Directive: Pick out and copy each line of the material below that contains the word "What". Case counts.

Dataset entries:
▼

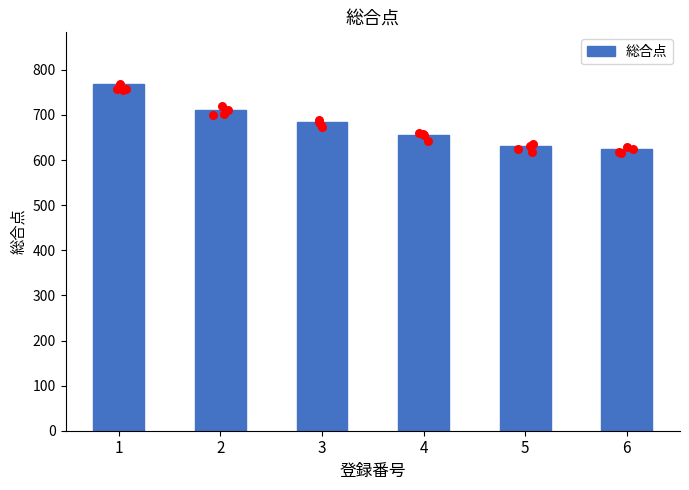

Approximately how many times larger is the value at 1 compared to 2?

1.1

▲
▼

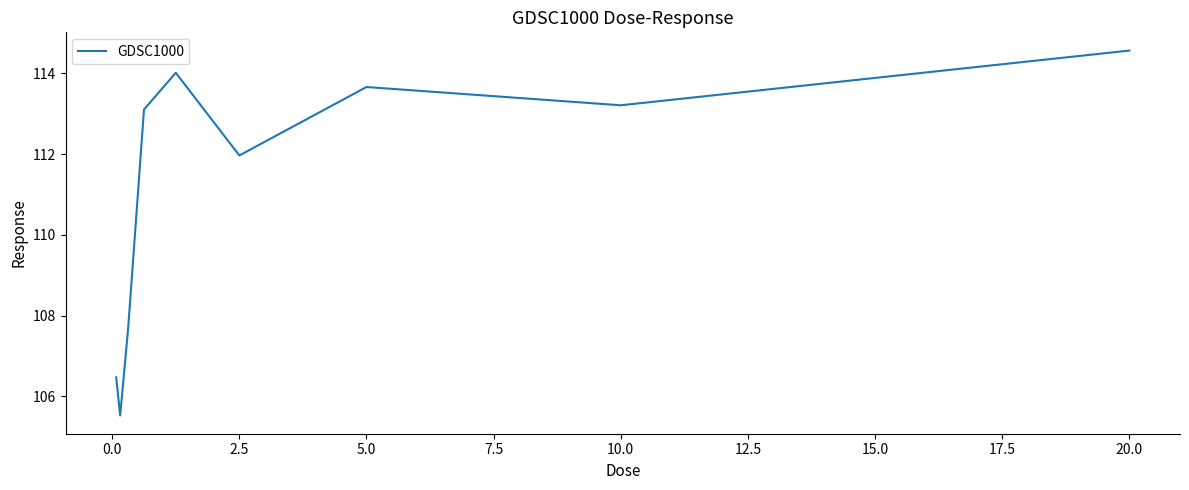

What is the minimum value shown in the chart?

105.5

▲
▼

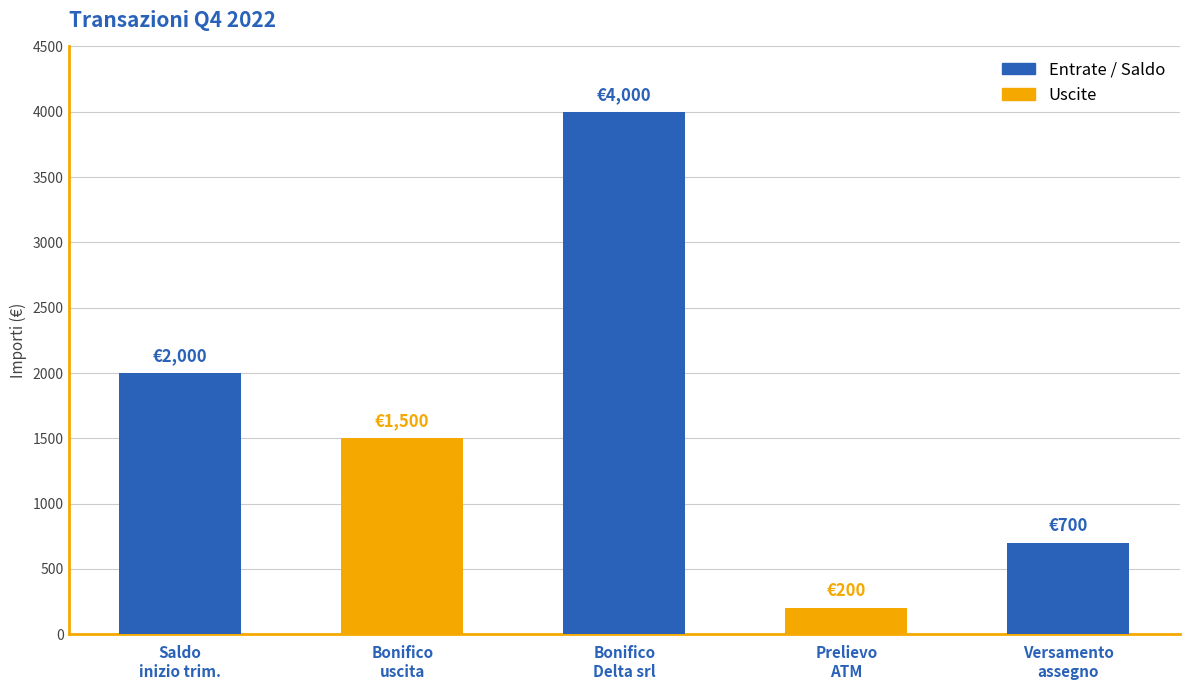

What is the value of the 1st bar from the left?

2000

▲

Response to this task:
What is the minimum value shown in the chart?
What is the value of the 1st bar from the left?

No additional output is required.